My current keyboard project is the Ergo87. So far I’ve designed the case and the first revision of the circuit board. In the next revision I would like to improve the PCB and add support for RGB underglow and (Non-RGB) switch LEDs.
If I’m not mistaken, the underglow should be pretty easy. I believe all that takes is wiring a PWM pin, 5V, and GND to a strip of RGB LEDs. So, I would just find/create a footprint for the WS2812 (Specifically this part) and add a handful of them to the backside of the PCB.

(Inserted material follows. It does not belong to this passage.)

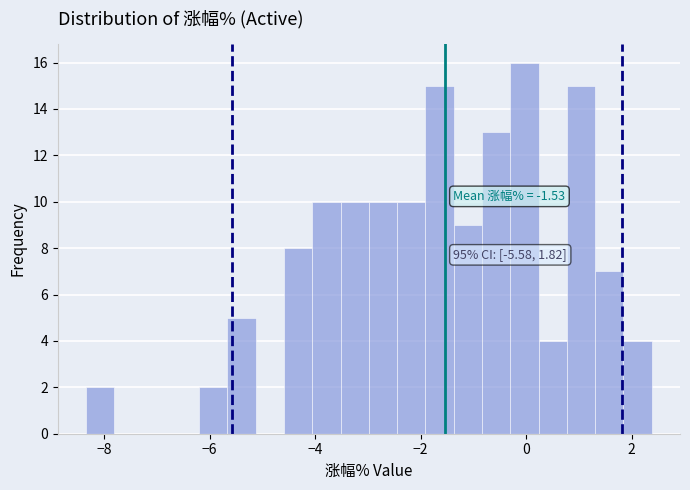

Read against the x-axis, roughly where is the centre of the tallest bar?

0.0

Supporting switch LEDs is something I am less familiar with and I’ve been unable to find an open source PCB that does it. I know that I’ll need to modify the footprint for each switch to add holes for the LED legs as well as a spot for a resistor. Where I have no idea what I’m doing is how to connect that all together and to the microcontroller.
Can anyone point me to some resources where I can learn more about this? Or to an example PCB that supports switch LEDs?

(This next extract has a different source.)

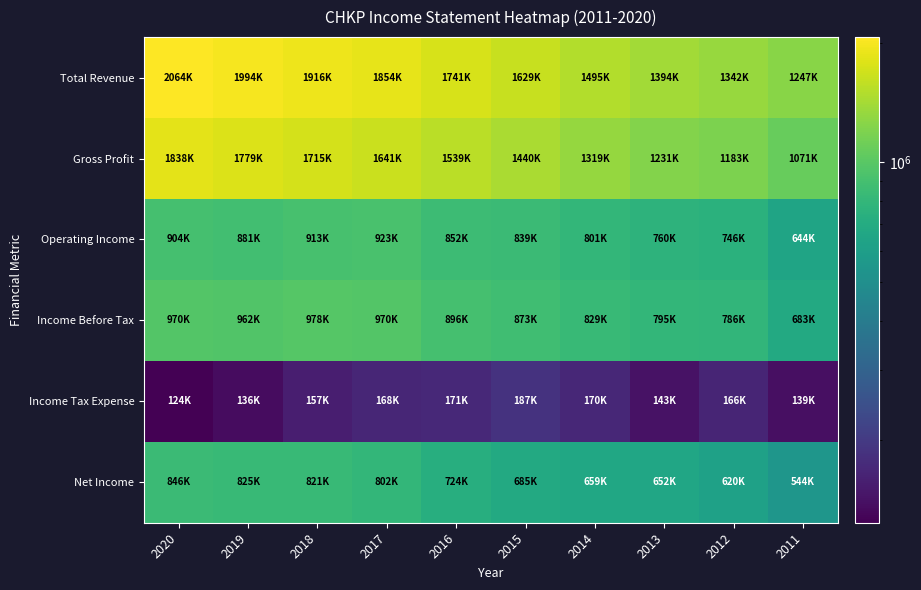

List the series in order of their peak value, highest first.

Total Revenue, Gross Profit, Income Before Tax, Operating Income, Net Income, Income Tax Expense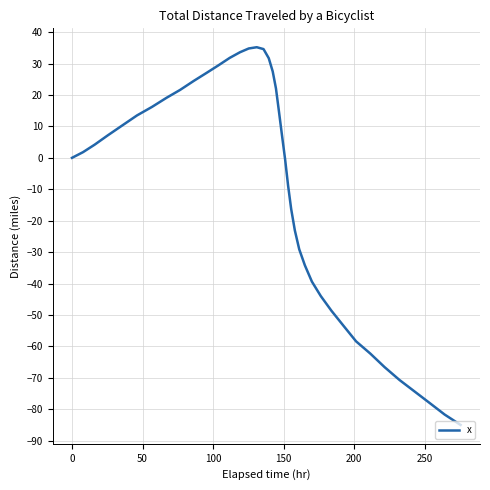

What is the maximum value shown in the chart?

35.2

Do you want to be able to control each individual LED or controlling all at the same time is enough? That choice will drive your design.
The underglow RGB LEDs should be addressable but having a single brightness control for all of the switch LEDs is sufficient.

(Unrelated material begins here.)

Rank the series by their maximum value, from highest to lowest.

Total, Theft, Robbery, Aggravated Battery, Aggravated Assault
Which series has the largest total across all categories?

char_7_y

In that case you can do a simple hack, the same one I’ve used when designing the S60-X RGB: using the scan of the switch matrix to activate the LEDs.
On the S60-X RGB I’ve separated all the LEDs in 5 rows of approximately 14 LEDs each, give or take, that’ll be activated one at a time fast enough to take advantage of the Persistence of View phenomena. That was made this way to avoid drawing too much current from the USB port.
For that purpose I’ve used the scanning signal sent by the pins assigned for the switch rows to activate the LEDs. That works as a poor man multiplexer because, at any given moment, only one row will be active at a time. This signal is digital LOW, for reasons best explained here.
But that only turns the LEDs ‘on’, so to speak. The circuit, as described, doesn’t allow any control of brightness. That’s where comes the PWM control (QMK make this easy to the point of being trivial), so I add it to the circuit, allowing the user to turn the LEDs on, off, or something in between.
The simplified circuit is this:
, where /ENABLE is the signal that comes from the switch row, and PWM_CONTROL is as the name says. I’ve used a pair of n-channel/p-channel MOSFETs for power loss efficiency and on the actual PCB this pair is a single SMD component. All pairs of LED/resistor are connected in parallel between both MOSFETs.
I hope that’ll help you.
Thanks a ton for that explanation! There are a few things in there I’m not sure I understand yet but I’ll follow up if I can’t figure it out.
Don’t be afraid to ask about the bits you didn’t understand! It isn’t that complicated, but maybe the way I wrote it is kinda confusing.
I think I understand everything until the last paragraph, mostly because I’m not familiar with MOSFETs. I built an iris and remember having to solder a 3 pin SMD MOSFET on each half but admittedly didn’t understand why.
What I’ll probably do is mock up a 2x2 PCB with LEDs and post it in here to make sure I’m able to understand what I’m doing before expanding to 87 keys! Hopefully that will be useful for others as well.
MOSFETs are transistors and are used as digital switches. The main difference between them and BJTs is that the latter are controlled by the current at the base, while the former are controlled by the voltage at the gate.